▶ [EXERCISE INSTRUCTIONS]:
Set down the data that follows again, exactly as written.

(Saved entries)
╭──
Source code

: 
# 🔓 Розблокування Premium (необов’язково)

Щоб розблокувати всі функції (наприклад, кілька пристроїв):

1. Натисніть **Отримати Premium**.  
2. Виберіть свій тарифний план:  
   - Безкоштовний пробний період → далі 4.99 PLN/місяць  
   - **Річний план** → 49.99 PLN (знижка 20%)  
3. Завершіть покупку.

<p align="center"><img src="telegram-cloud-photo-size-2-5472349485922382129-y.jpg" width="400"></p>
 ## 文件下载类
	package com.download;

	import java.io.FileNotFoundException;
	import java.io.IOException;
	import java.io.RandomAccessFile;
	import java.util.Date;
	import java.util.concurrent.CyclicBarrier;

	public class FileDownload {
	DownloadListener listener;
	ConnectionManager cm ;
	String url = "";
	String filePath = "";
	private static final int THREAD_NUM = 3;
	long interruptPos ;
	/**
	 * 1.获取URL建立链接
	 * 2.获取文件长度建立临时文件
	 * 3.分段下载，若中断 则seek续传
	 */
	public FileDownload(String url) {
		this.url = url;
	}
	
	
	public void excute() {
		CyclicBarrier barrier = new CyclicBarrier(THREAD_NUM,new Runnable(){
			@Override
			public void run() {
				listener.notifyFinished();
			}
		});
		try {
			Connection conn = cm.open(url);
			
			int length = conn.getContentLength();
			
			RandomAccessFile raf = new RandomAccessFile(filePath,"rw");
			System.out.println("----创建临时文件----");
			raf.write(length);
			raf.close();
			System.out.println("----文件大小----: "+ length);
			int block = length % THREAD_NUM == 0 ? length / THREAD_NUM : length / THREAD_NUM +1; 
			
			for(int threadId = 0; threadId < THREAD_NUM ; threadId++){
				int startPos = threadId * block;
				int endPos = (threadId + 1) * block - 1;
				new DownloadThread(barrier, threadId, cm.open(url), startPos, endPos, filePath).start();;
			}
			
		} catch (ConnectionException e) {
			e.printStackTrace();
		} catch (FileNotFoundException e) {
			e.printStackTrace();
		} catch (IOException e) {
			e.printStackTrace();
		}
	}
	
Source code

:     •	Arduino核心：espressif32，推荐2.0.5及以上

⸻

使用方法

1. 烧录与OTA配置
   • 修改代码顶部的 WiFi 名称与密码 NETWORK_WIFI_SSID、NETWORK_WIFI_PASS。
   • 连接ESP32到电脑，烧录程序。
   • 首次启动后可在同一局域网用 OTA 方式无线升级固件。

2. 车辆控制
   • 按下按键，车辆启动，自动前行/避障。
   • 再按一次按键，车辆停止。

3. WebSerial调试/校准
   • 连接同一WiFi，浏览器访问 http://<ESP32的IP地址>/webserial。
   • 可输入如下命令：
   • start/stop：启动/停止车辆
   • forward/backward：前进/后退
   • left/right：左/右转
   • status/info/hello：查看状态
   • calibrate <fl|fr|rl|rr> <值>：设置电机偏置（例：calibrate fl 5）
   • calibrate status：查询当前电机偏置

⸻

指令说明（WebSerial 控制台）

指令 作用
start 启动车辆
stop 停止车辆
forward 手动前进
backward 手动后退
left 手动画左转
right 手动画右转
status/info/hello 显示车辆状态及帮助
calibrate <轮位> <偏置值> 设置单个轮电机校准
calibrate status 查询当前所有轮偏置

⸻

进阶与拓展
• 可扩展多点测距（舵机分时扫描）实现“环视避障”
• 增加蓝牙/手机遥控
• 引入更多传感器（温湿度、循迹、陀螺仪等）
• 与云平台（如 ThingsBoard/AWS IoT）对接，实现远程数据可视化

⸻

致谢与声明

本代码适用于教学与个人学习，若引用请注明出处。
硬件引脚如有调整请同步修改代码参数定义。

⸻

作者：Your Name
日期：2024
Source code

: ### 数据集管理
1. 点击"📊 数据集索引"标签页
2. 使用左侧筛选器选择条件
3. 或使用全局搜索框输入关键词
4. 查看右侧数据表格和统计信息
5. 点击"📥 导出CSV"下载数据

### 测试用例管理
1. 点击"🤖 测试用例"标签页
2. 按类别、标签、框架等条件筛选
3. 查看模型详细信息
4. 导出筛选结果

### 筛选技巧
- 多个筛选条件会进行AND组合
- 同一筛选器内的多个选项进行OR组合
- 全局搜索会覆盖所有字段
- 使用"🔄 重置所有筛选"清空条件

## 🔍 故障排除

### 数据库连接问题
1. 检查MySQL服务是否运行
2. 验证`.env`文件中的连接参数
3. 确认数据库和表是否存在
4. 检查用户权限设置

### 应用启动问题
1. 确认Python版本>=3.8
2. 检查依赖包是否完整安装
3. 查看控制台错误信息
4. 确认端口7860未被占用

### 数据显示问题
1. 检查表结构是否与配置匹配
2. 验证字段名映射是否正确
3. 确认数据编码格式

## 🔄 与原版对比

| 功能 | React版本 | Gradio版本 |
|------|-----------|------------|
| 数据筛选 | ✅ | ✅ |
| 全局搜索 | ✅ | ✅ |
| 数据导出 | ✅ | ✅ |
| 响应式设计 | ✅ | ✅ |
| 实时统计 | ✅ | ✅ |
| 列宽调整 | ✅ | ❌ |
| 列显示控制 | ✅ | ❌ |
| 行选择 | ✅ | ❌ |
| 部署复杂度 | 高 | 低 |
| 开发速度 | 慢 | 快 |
╰──
▶ [SOLUTION TO THIS TASK]:
Source code

: 
# 🔓 Розблокування Premium (необов’язково)

Щоб розблокувати всі функції (наприклад, кілька пристроїв):

1. Натисніть **Отримати Premium**.  
2. Виберіть свій тарифний план:  
   - Безкоштовний пробний період → далі 4.99 PLN/місяць  
   - **Річний план** → 49.99 PLN (знижка 20%)  
3. Завершіть покупку.

<p align="center"><img src="telegram-cloud-photo-size-2-5472349485922382129-y.jpg" width="400"></p>
 ## 文件下载类
	package com.download;

	import java.io.FileNotFoundException;
	import java.io.IOException;
	import java.io.RandomAccessFile;
	import java.util.Date;
	import java.util.concurrent.CyclicBarrier;

	public class FileDownload {
	DownloadListener listener;
	ConnectionManager cm ;
	String url = "";
	String filePath = "";
	private static final int THREAD_NUM = 3;
	long interruptPos ;
	/**
	 * 1.获取URL建立链接
	 * 2.获取文件长度建立临时文件
	 * 3.分段下载，若中断 则seek续传
	 */
	public FileDownload(String url) {
		this.url = url;
	}
	
	
	public void excute() {
		CyclicBarrier barrier = new CyclicBarrier(THREAD_NUM,new Runnable(){
			@Override
			public void run() {
				listener.notifyFinished();
			}
		});
		try {
			Connection conn = cm.open(url);
			
			int length = conn.getContentLength();
			
			RandomAccessFile raf = new RandomAccessFile(filePath,"rw");
			System.out.println("----创建临时文件----");
			raf.write(length);
			raf.close();
			System.out.println("----文件大小----: "+ length);
			int block = length % THREAD_NUM == 0 ? length / THREAD_NUM : length / THREAD_NUM +1; 
			
			for(int threadId = 0; threadId < THREAD_NUM ; threadId++){
				int startPos = threadId * block;
				int endPos = (threadId + 1) * block - 1;
				new DownloadThread(barrier, threadId, cm.open(url), startPos, endPos, filePath).start();;
			}
			
		} catch (ConnectionException e) {
			e.printStackTrace();
		} catch (FileNotFoundException e) {
			e.printStackTrace();
		} catch (IOException e) {
			e.printStackTrace();
		}
	}
	
Source code

:     •	Arduino核心：espressif32，推荐2.0.5及以上

⸻

使用方法

1. 烧录与OTA配置
   • 修改代码顶部的 WiFi 名称与密码 NETWORK_WIFI_SSID、NETWORK_WIFI_PASS。
   • 连接ESP32到电脑，烧录程序。
   • 首次启动后可在同一局域网用 OTA 方式无线升级固件。

2. 车辆控制
   • 按下按键，车辆启动，自动前行/避障。
   • 再按一次按键，车辆停止。

3. WebSerial调试/校准
   • 连接同一WiFi，浏览器访问 http://<ESP32的IP地址>/webserial。
   • 可输入如下命令：
   • start/stop：启动/停止车辆
   • forward/backward：前进/后退
   • left/right：左/右转
   • status/info/hello：查看状态
   • calibrate <fl|fr|rl|rr> <值>：设置电机偏置（例：calibrate fl 5）
   • calibrate status：查询当前电机偏置

⸻

指令说明（WebSerial 控制台）

指令 作用
start 启动车辆
stop 停止车辆
forward 手动前进
backward 手动后退
left 手动画左转
right 手动画右转
status/info/hello 显示车辆状态及帮助
calibrate <轮位> <偏置值> 设置单个轮电机校准
calibrate status 查询当前所有轮偏置

⸻

进阶与拓展
• 可扩展多点测距（舵机分时扫描）实现“环视避障”
• 增加蓝牙/手机遥控
• 引入更多传感器（温湿度、循迹、陀螺仪等）
• 与云平台（如 ThingsBoard/AWS IoT）对接，实现远程数据可视化

⸻

致谢与声明

本代码适用于教学与个人学习，若引用请注明出处。
硬件引脚如有调整请同步修改代码参数定义。

⸻

作者：Your Name
日期：2024
Source code

: ### 数据集管理
1. 点击"📊 数据集索引"标签页
2. 使用左侧筛选器选择条件
3. 或使用全局搜索框输入关键词
4. 查看右侧数据表格和统计信息
5. 点击"📥 导出CSV"下载数据

### 测试用例管理
1. 点击"🤖 测试用例"标签页
2. 按类别、标签、框架等条件筛选
3. 查看模型详细信息
4. 导出筛选结果

### 筛选技巧
- 多个筛选条件会进行AND组合
- 同一筛选器内的多个选项进行OR组合
- 全局搜索会覆盖所有字段
- 使用"🔄 重置所有筛选"清空条件

## 🔍 故障排除

### 数据库连接问题
1. 检查MySQL服务是否运行
2. 验证`.env`文件中的连接参数
3. 确认数据库和表是否存在
4. 检查用户权限设置

### 应用启动问题
1. 确认Python版本>=3.8
2. 检查依赖包是否完整安装
3. 查看控制台错误信息
4. 确认端口7860未被占用

### 数据显示问题
1. 检查表结构是否与配置匹配
2. 验证字段名映射是否正确
3. 确认数据编码格式

## 🔄 与原版对比

| 功能 | React版本 | Gradio版本 |
|------|-----------|------------|
| 数据筛选 | ✅ | ✅ |
| 全局搜索 | ✅ | ✅ |
| 数据导出 | ✅ | ✅ |
| 响应式设计 | ✅ | ✅ |
| 实时统计 | ✅ | ✅ |
| 列宽调整 | ✅ | ❌ |
| 列显示控制 | ✅ | ❌ |
| 行选择 | ✅ | ❌ |
| 部署复杂度 | 高 | 低 |
| 开发速度 | 慢 | 快 |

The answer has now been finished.